* **THE TASKS**:
- a) In the Energy Transfer overview, give again the passage that opens with "Unless the context" and closes with "to any distributions.", substituting "Sunoco" for "Sunoco LP" throughout.
- b) Proceed with the Energy Transfer overview, starting right after its last sentence.

* **PAGE EXTRACT**:
** BEGIN **
Unless the context requires otherwise, references to “we,” “us,” “our,” the “Partnership” and “ETE” mean Energy Transfer LP (formerly Energy Transfer Equity, L.P.) and its consolidated subsidiaries, which include ETP, Sunoco LP, Lake Charles LNG, and, beginning April 2018, USAC. References to the “Parent Company” mean Energy Transfer LP on a stand-alone basis.
OVERVIEW
At September 30, 2018, our interests in ETP, Sunoco LP and USAC consisted of 100% of the respective general partner interests and IDRs in ETP and Sunoco LP, as well as approximately 27.5 million ETP common units, approximately 2.3 million Sunoco LP common units, and approximately 20.5 million USAC common units. Additionally, ETE owned 100 ETP Class I Units, which were not entitled to any distributions.
Our reportable segments are as follows:
Investment in ETP, including the consolidated operations of ETP;
Investment in Sunoco LP, including the consolidated operations of Sunoco LP;
Investment in USAC, including the consolidated operations of USAC;
Investment in Lake Charles LNG, including the operations of Lake Charles LNG; and
Corporate and Other, including the following:
activities of the Parent Company; and
the goodwill and property, plant and equipment fair value adjustments recorded as a result of the 2004 reverse acquisition of Heritage Propane Partners, L.P.
** END **
* **DATASET CONTENT**:
** BEGIN **
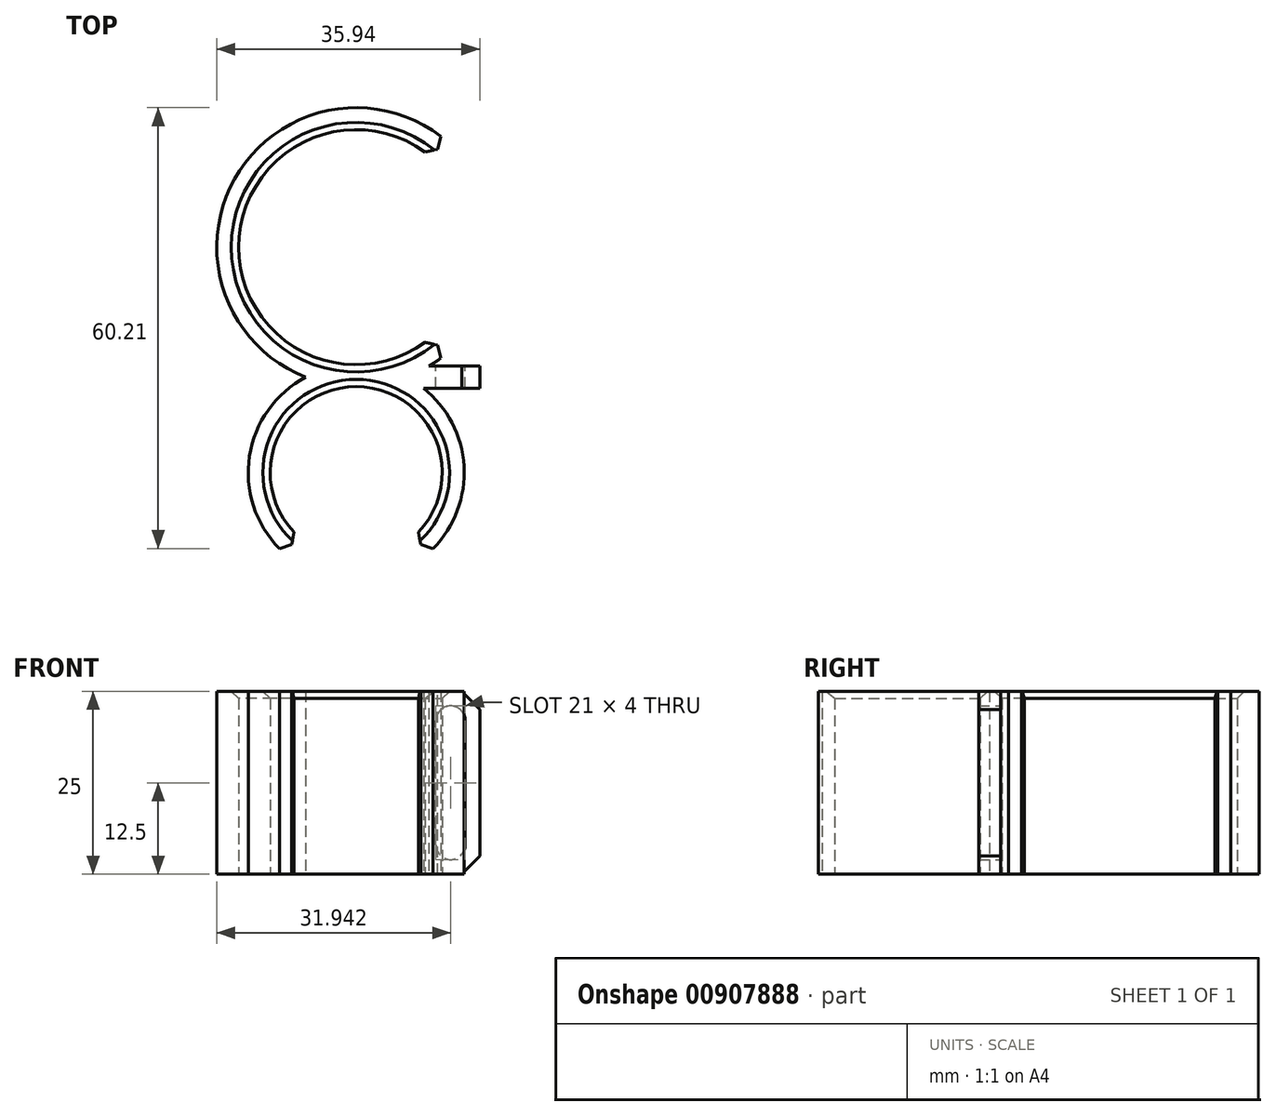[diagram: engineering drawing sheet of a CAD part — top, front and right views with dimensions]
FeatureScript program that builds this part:
annotation { "Feature Type Name" : "Feature", "Feature Type Description" : "" }
export const myFeature = defineFeature(function(context is Context, id is Id, definition is map)
    precondition{}
    {
        {
            var Q0;
            Q0=qCreatedBy(makeId("Top.planeOp"),FACE);
            var sketch = newSketch(context, id + "F0", { "sketchPlane" : qUnion([Q0])});
            skArc(sketch, "E0", {"start": v(9.41, 13) * mm, "mid": v(-16.05, 0) * mm, "end": v(9.41, -13) * mm});
            skArc(sketch, "E1", {"start": v(13.11, 13.82) * mm, "mid": v(-16.1, 10.2) * mm, "end": v(-6.9, -17.76) * mm});
            skLineSegment(sketch, "E2", {"start": v(0, 0) * mm, "end": v(41.14, 0) * mm, "construction": true});
            skLineSegment(sketch, "E3", {"start": v(9.41, 13) * mm, "end": v(13.11, 13.82) * mm});
            skLineSegment(sketch, "E4", {"start": v(9.41, -13) * mm, "end": v(13.11, -13.82) * mm});
            skArc(sketch, "E5.trimOffspring", {"start": v(6.9, -17.76) * mm, "mid": v(10.2, -16.1) * mm, "end": v(13.11, -13.82) * mm});
            skArc(sketch, "E6", {"start": v(8.5, -38.91) * mm, "mid": v(0, -19.05) * mm, "end": v(-8.5, -38.91) * mm});
            skArc(sketch, "E7", {"start": v(-6.9, -17.76) * mm, "mid": v(-14.7, -29.48) * mm, "end": v(-9.11, -42.4) * mm});
            skLineSegment(sketch, "E8", {"start": v(0, -30.8) * mm, "end": v(0, -49.73) * mm, "construction": true});
            skPoint(sketch, "E8.endSnap0", {"position": v(0, -45.55) * mm});
            skLineSegment(sketch, "E9", {"start": v(-8.5, -38.91) * mm, "end": v(-9.11, -42.4) * mm});
            skLineSegment(sketch, "E10", {"start": v(8.5, -38.91) * mm, "end": v(9.11, -42.4) * mm});
            skArc(sketch, "E11.trimOffspring", {"start": v(9.11, -42.4) * mm, "mid": v(14.7, -29.48) * mm, "end": v(6.9, -17.76) * mm});
            skSolve(sketch);
        }
        {
            var Q0;
            Q0 = qSketchRegion(id + "F0", true);
            extrude(context, id + "F1", {"entities" : qUnion([Q0]), "depth" : 25 * mm, "offsetDistance" : 25 * mm});
        }
        {
            var Q0;
            Q0=qCreatedBy(makeId("Front.planeOp"),FACE);
            var Q1;
            Q1=makeQuery(id+"F1.opExtrude","CAP_VERTEX",VERTEX,{"disambiguationData":[OSD([sQuery(id+"F0.wireOp",EDGE,"E5.trimOffspring"),sQuery(id+"F0.wireOp",EDGE,"E11.trimOffspring")])],"isStart":false});
            cPlane(context, id + "F2", {"entities" : qUnion([Q0, Q1]), "cplaneType" : CPlaneType.PLANE_POINT, "offset" : 25 * mm, "width" : 150 * mm, "height" : 150 * mm});
        }
        {
            var Q0;
            Q0=qCreatedBy(id+"F2.planeOp",FACE);
            var sketch = newSketch(context, id + "F3", { "sketchPlane" : qUnion([Q0])});
            skLineSegment(sketch, "E12.0", {"start": v(6.9, 25) * mm, "end": v(6.9, 0) * mm});
            skLineSegment(sketch, "E13", {"start": v(6.9, 25) * mm, "end": v(16.9, 25) * mm});
            skLineSegment(sketch, "E14", {"start": v(16.9, 25) * mm, "end": v(16.9, 0) * mm});
            skLineSegment(sketch, "E15", {"start": v(16.9, 0) * mm, "end": v(6.9, 0) * mm});
            skLineSegment(sketch, "E16", {"start": v(12.9, 25) * mm, "end": v(12.9, 0) * mm, "construction": true});
            skArc(sketch, "E17", {"start": v(14.9, 21) * mm, "mid": v(12.9, 23) * mm, "end": v(10.9, 21) * mm});
            skArc(sketch, "E18", {"start": v(10.9, 4) * mm, "mid": v(12.9, 2) * mm, "end": v(14.9, 4) * mm});
            skLineSegment(sketch, "E19", {"start": v(14.9, 21) * mm, "end": v(14.9, 4) * mm});
            skLineSegment(sketch, "E20", {"start": v(10.9, 4) * mm, "end": v(10.9, 21) * mm});
            skLineSegment(sketch, "E21", {"start": v(16.9, 12.5) * mm, "end": v(6.9, 12.5) * mm, "construction": true});
            skSolve(sketch);
        }
        {
            var Q0;
            Q0 = qSketchRegion(id + "F3", true);
            extrude(context, id + "F4", {"entities" : qUnion([Q0]), "operationType" : NewBodyOperationType.ADD, "endBound" : BoundingType.SYMMETRIC, "depth" : 3 * mm, "offsetDistance" : 25 * mm});
        }
        {
            var Q0;
            Q0=makeQuery(id+"FQxxyLi2HCBFLKR_1.1.F4.opExtrude","SWEPT_EDGE",EDGE,{"disambiguationData":[OSD([sQuery(id+"F3.wireOp",EDGE,"E14"),sQuery(id+"F3.wireOp",EDGE,"E15")])]});
            var Q1;
            Q1=makeQuery(id+"FQxxyLi2HCBFLKR_1.1.F4.opExtrude","SWEPT_EDGE",EDGE,{"disambiguationData":[OSD([sQuery(id+"F3.wireOp",EDGE,"E13"),sQuery(id+"F3.wireOp",EDGE,"E14")])]});
            var Q2;
            Q2=makeQuery(id+"F4.opExtrude","SWEPT_EDGE",EDGE,{"disambiguationData":[OSD([sQuery(id+"F3.wireOp",EDGE,"E14"),sQuery(id+"F3.wireOp",EDGE,"E15")])]});
            var Q3;
            Q3=makeQuery(id+"F4.opExtrude","SWEPT_EDGE",EDGE,{"disambiguationData":[OSD([sQuery(id+"F3.wireOp",EDGE,"E13"),sQuery(id+"F3.wireOp",EDGE,"E14")])]});
            chamfer(context, id + "F5", {"entities" : qUnion([Q0, Q1, Q2, Q3]), "width" : 2.5 * mm, "tangentPropagation" : true});
        }
        {
            var Q0;
            Q0=makeQuery(id+"F1.opExtrude","SWEPT_EDGE",EDGE,{"disambiguationData":[OSD([sQuery(id+"F0.wireOp",EDGE,"E1"),sQuery(id+"F0.wireOp",EDGE,"E3")])]});
            var Q1;
            Q1=makeQuery(id+"F1.opExtrude","SWEPT_EDGE",EDGE,{"disambiguationData":[OSD([sQuery(id+"F0.wireOp",EDGE,"E4"),sQuery(id+"F0.wireOp",EDGE,"E5.trimOffspring")])]});
            var Q2;
            Q2=makeQuery(id+"F1.opExtrude","SWEPT_EDGE",EDGE,{"disambiguationData":[OSD([sQuery(id+"F0.wireOp",EDGE,"E7"),sQuery(id+"F0.wireOp",EDGE,"E9")])]});
            var Q3;
            Q3=makeQuery(id+"F1.opExtrude","SWEPT_EDGE",EDGE,{"disambiguationData":[OSD([sQuery(id+"F0.wireOp",EDGE,"E10"),sQuery(id+"F0.wireOp",EDGE,"E11.trimOffspring")])]});
            var Q4;
            Q4=makeQuery(id+"F1.opExtrude","CAP_EDGE",EDGE,{"disambiguationData":[OSD([sQuery(id+"F0.wireOp",EDGE,"E6")])],"isStart":false});
            var Q5;
            Q5=makeQuery(id+"F1.opExtrude","CAP_EDGE",EDGE,{"disambiguationData":[OSD([sQuery(id+"F0.wireOp",EDGE,"E0")])],"isStart":false});
            chamfer(context, id + "F6", {"entities" : qUnion([Q0, Q1, Q2, Q3, Q4, Q5]), "width" : 1 * mm, "tangentPropagation" : true});
        }
    });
** END **
* **RESPONSES BY TASK**:
- a)
Unless the context requires otherwise, references to “we,” “us,” “our,” the “Partnership” and “ETE” mean Energy Transfer LP (formerly Energy Transfer Equity, L.P.) and its consolidated subsidiaries, which include ETP, Sunoco, Lake Charles LNG, and, beginning April 2018, USAC. References to the “Parent Company” mean Energy Transfer LP on a stand-alone basis.
OVERVIEW
At September 30, 2018, our interests in ETP, Sunoco and USAC consisted of 100% of the respective general partner interests and IDRs in ETP and Sunoco, as well as approximately 27.5 million ETP common units, approximately 2.3 million Sunoco common units, and approximately 20.5 million USAC common units. Additionally, ETE owned 100 ETP Class I Units, which were not entitled to any distributions.

- b)
RECENT DEVELOPMENTS
ETE and ETP Simplification Transaction
In October 2018, Energy Transfer Equity, L.P. (“ETE”) and Energy Transfer Partners, L.P. (“ETP”) completed the merger of ETP with a wholly-owned subsidiary of ETE in a unit-for-unit exchange (the “ETE-ETP Merger”). In connection with the transaction, ETP unitholders (other than ETE and its subsidiaries) received 1.28 common units of ETE for each common unit of ETP they owned.
Immediately prior to the closing of the ETE-ETP Merger, the following also occurred:
the IDRs in ETP were converted into 1,168,205,710 ETP common units; and
the general partner interest in ETP was converted to a non-economic general partner interest and ETP issued 18,448,341 ETP common units to ETP GP.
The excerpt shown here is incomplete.